Stammel answered as frankly as always. “I don’t understand it all, my lord. It started with that fellow Korryn—” He and Arcolin together told of the merchant’s capture, Stammel’s realization that one of the caravan guards was the man branded at the stronghold years before, the attack on those in the prison office, Stammel’s collapse.
“They tell me a demon invaded,” Stammel said, “but it didn’t—I don’t think that’s what a demon would feel like. It was just fire and a voice.”
“Tell me everything,” Dorrin said. Her expression was grim.
“Dorrin?” Arcolin had not expected that tone from her.
“Jandelir, I have learned things about my family I do not want to remember, but I must. This Korryn—I never met him either, but from what Stephi and Sejek said, he might have been a bush-relative of mine. Tall, dark—”
“Ugly,” Stammel said. “Not like you.”
“That’s kind, Sergeant Stammel, but hardly to the point. You say—both of you—that he boasted of having lent himself or given himself to someone better or more powerful.”
“Yes.”
“Some members of my family were able to transfer themselves—their minds, their souls—from one body to another. Typically, they weakened the victim—I think by slow poison—and then with another poison induced a fever. To those watching, it seemed a crisis, much like comes with lung-fever, and when the victim was near death, they could invade. I don’t know how, exactly. I only know it happened. The magery in our family is not merely inherited, Jandelir—it is continued, generation after generation, by those who put themselves in their children’s bodies. And others, as well. If Korryn were a Verrakai bastard—if he accepted, for some reason, a Verrakai invader—then what you faced was a fully trained adult magelord. Though I have not seen this before, he might have been powerful enough to attempt a transfer to Stammel, even as he died—living in Stammel, hoping to drive Stammel out.”
“He had a fever,” Arcolin said. “It started at once—when his eyes turned red. But I thought that was from the choking.”
“It could have been. I don’t know. Sergeant—” She turned to him. “You saved more than yourself when you fought that invader off. If you had been defeated, you would not have died—your body, at least—and you would have been a secret weapon.

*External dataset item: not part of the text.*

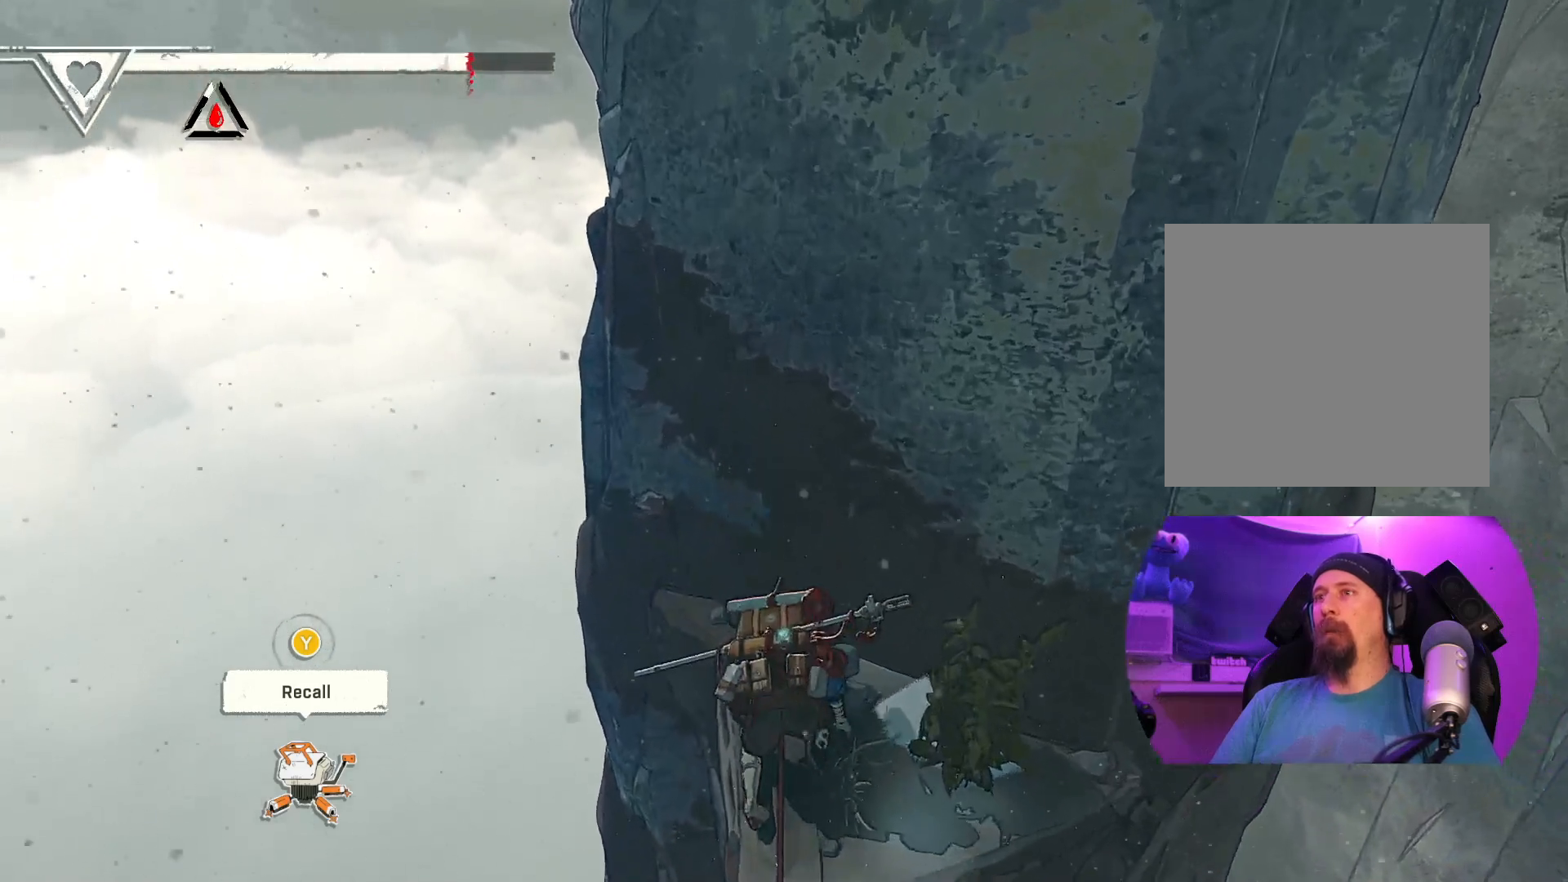
{"buttons": [], "left_stick": "right", "right_stick": "right", "events": [[83, "left_stick", "center"], [283, "left_stick", "right"], [500, "right_stick", "right"]]}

Against Arcolin, against Tsaia, and certainly against me. Look at me.”
Stammel faced Dorrin; she peered into his face, hers intent. “What are you looking for?” Arcolin asked.
“Any sign that some part of that being lurks inside. If it is there, and strong enough, Stammel could not tell us.”
“You mean—I could still be invaded?”
“Possibly,” Dorrin said. “Sergeant, I’ve known you for what, fifteen, sixteen years? I’ve seen you work with recruits, seen you train, seen you in battle. And there is something … different. Do you feel anything?”
“I’m blind,” Stammel said.
“And yet … you’re not blind the way other men are. I’ve seen blind soldiers—former soldiers—before. Leaving aside your ability to use a crossbow, there’s a difference. Your eyes are neither fixed nor wandering the way most blind men’s eyes are.”
“They wandered more at first,” Arcolin said.
“I want to try something,” Dorrin said. “Here—” She pulled the ducal chain over her head.